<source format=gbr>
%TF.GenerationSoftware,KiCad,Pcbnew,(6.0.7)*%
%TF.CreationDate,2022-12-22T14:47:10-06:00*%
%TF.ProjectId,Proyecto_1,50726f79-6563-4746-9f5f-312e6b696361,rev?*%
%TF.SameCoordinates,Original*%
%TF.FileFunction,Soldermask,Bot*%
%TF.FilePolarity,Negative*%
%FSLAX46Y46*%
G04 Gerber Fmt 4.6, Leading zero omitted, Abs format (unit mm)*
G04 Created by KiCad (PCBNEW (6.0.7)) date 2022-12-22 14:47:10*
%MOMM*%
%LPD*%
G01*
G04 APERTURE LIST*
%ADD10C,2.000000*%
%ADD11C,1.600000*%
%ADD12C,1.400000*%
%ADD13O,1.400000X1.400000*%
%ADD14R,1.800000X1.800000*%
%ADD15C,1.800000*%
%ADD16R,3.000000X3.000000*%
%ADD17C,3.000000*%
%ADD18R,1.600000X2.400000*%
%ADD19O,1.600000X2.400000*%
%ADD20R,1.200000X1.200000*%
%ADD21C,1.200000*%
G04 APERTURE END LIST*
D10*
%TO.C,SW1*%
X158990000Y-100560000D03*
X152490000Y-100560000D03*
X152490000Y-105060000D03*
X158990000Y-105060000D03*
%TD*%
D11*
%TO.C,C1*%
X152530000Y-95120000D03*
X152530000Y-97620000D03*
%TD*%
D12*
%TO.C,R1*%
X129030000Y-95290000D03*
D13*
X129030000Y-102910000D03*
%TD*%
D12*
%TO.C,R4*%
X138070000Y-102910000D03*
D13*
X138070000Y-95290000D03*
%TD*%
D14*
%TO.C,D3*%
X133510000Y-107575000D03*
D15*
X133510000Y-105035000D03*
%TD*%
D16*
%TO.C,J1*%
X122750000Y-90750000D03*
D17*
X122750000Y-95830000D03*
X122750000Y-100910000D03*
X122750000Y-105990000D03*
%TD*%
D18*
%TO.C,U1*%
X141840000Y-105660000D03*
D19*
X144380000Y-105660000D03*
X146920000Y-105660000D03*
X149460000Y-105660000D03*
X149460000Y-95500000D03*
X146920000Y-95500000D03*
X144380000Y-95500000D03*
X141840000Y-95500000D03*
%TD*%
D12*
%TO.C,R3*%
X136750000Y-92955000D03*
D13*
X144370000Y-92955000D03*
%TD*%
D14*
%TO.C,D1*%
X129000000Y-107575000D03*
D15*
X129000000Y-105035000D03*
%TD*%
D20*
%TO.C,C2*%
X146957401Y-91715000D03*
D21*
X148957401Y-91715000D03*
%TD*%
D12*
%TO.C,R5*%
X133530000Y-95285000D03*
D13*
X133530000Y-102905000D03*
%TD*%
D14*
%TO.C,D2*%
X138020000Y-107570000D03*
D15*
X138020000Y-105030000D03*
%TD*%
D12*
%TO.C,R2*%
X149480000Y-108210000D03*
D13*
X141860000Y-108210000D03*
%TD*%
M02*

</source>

----------

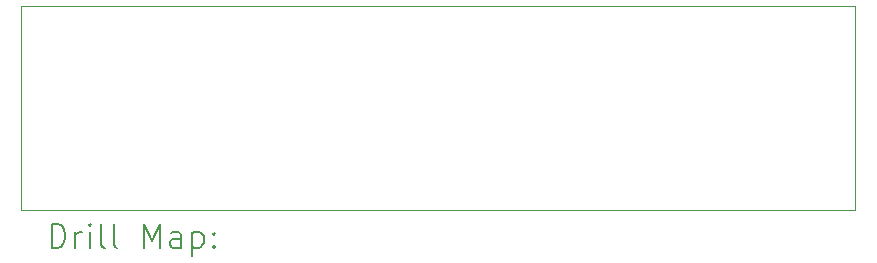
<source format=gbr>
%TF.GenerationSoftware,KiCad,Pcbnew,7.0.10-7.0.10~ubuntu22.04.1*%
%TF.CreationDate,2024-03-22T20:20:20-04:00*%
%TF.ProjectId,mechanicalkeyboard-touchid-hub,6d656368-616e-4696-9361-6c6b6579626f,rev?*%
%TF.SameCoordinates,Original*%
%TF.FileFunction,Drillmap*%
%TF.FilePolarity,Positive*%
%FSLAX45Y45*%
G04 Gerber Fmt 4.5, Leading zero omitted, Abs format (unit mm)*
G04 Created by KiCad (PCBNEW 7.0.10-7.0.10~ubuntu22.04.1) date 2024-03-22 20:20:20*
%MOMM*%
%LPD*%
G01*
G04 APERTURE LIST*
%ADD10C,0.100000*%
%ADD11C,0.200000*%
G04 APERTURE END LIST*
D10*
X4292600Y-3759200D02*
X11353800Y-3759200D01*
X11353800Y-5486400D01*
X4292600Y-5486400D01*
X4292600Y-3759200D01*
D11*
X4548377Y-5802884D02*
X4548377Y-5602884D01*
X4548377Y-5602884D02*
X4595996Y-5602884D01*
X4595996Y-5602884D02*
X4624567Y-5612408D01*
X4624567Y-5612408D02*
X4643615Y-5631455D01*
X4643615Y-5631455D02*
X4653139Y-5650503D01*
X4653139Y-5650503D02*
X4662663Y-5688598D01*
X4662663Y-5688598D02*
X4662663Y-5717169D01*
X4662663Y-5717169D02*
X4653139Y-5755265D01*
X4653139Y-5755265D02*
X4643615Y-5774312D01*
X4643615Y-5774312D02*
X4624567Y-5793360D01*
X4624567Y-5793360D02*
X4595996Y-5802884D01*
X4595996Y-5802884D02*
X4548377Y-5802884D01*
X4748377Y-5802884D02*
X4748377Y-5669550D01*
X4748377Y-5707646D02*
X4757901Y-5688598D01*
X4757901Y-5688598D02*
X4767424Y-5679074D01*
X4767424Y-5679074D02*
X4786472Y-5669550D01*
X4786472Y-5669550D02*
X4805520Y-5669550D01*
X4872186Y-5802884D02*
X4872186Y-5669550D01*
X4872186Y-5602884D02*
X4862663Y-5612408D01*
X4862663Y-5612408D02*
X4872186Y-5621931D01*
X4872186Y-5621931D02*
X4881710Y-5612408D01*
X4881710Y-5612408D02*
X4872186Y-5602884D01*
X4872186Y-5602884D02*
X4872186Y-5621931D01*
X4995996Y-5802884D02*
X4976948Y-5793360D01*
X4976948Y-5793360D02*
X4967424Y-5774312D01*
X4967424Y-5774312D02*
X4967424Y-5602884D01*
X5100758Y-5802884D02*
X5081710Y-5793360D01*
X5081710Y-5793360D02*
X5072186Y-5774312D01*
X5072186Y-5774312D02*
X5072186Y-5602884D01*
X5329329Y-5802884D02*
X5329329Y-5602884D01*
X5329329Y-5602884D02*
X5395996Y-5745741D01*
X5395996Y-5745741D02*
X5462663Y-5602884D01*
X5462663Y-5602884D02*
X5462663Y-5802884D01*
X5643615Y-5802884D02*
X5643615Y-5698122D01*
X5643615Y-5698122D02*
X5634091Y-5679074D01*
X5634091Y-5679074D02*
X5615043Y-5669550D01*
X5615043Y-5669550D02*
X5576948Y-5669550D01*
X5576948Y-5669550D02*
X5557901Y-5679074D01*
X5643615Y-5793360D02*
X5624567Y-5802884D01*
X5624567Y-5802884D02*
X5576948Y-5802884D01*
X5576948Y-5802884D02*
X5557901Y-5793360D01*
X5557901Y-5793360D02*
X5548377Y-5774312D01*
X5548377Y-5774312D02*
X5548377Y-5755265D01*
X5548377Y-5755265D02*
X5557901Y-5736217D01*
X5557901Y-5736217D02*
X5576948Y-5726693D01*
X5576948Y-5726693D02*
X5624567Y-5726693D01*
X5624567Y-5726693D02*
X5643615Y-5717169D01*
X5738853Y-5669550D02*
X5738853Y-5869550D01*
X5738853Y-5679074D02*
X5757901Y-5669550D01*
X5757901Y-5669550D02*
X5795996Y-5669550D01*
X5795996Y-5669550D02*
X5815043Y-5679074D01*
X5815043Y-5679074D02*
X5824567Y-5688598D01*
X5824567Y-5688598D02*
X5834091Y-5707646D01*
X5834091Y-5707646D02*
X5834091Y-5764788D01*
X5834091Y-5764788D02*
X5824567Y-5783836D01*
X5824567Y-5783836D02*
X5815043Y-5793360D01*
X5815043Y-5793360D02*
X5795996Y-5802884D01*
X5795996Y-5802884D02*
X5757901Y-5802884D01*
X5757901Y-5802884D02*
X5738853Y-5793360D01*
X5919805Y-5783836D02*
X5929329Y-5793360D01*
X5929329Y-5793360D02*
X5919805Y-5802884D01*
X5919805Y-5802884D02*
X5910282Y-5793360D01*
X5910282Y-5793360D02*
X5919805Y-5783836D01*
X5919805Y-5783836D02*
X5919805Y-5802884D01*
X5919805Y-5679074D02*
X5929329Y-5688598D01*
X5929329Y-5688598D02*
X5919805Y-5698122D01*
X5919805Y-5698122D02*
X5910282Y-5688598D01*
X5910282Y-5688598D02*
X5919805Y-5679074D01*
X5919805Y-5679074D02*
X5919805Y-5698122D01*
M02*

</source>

----------

● **What to do**
Give back, word for word, only the lines above from the line holding "X4292600Y-5486400D01*" to the line holding "X5757901Y-5669550D02*", both included.

● **Result of the exercise**
X4292600Y-5486400D01*
X4292600Y-3759200D01*
D11*
X4548377Y-5802884D02*
X4548377Y-5602884D01*
X4548377Y-5602884D02*
X4595996Y-5602884D01*
X4595996Y-5602884D02*
X4624567Y-5612408D01*
X4624567Y-5612408D02*
X4643615Y-5631455D01*
X4643615Y-5631455D02*
X4653139Y-5650503D01*
X4653139Y-5650503D02*
X4662663Y-5688598D01*
X4662663Y-5688598D02*
X4662663Y-5717169D01*
X4662663Y-5717169D02*
X4653139Y-5755265D01*
X4653139Y-5755265D02*
X4643615Y-5774312D01*
X4643615Y-5774312D02*
X4624567Y-5793360D01*
X4624567Y-5793360D02*
X4595996Y-5802884D01*
X4595996Y-5802884D02*
X4548377Y-5802884D01*
X4748377Y-5802884D02*
X4748377Y-5669550D01*
X4748377Y-5707646D02*
X4757901Y-5688598D01*
X4757901Y-5688598D02*
X4767424Y-5679074D01*
X4767424Y-5679074D02*
X4786472Y-5669550D01*
X4786472Y-5669550D02*
X4805520Y-5669550D01*
X4872186Y-5802884D02*
X4872186Y-5669550D01*
X4872186Y-5602884D02*
X4862663Y-5612408D01*
X4862663Y-5612408D02*
X4872186Y-5621931D01*
X4872186Y-5621931D02*
X4881710Y-5612408D01*
X4881710Y-5612408D02*
X4872186Y-5602884D01*
X4872186Y-5602884D02*
X4872186Y-5621931D01*
X4995996Y-5802884D02*
X4976948Y-5793360D01*
X4976948Y-5793360D02*
X4967424Y-5774312D01*
X4967424Y-5774312D02*
X4967424Y-5602884D01*
X5100758Y-5802884D02*
X5081710Y-5793360D01*
X5081710Y-5793360D02*
X5072186Y-5774312D01*
X5072186Y-5774312D02*
X5072186Y-5602884D01*
X5329329Y-5802884D02*
X5329329Y-5602884D01*
X5329329Y-5602884D02*
X5395996Y-5745741D01*
X5395996Y-5745741D02*
X5462663Y-5602884D01*
X5462663Y-5602884D02*
X5462663Y-5802884D01*
X5643615Y-5802884D02*
X5643615Y-5698122D01*
X5643615Y-5698122D02*
X5634091Y-5679074D01*
X5634091Y-5679074D02*
X5615043Y-5669550D01*
X5615043Y-5669550D02*
X5576948Y-5669550D01*
X5576948Y-5669550D02*
X5557901Y-5679074D01*
X5643615Y-5793360D02*
X5624567Y-5802884D01*
X5624567Y-5802884D02*
X5576948Y-5802884D01*
X5576948Y-5802884D02*
X5557901Y-5793360D01*
X5557901Y-5793360D02*
X5548377Y-5774312D01*
X5548377Y-5774312D02*
X5548377Y-5755265D01*
X5548377Y-5755265D02*
X5557901Y-5736217D01*
X5557901Y-5736217D02*
X5576948Y-5726693D01*
X5576948Y-5726693D02*
X5624567Y-5726693D01*
X5624567Y-5726693D02*
X5643615Y-5717169D01*
X5738853Y-5669550D02*
X5738853Y-5869550D01*
X5738853Y-5679074D02*
X5757901Y-5669550D01*
X5757901Y-5669550D02*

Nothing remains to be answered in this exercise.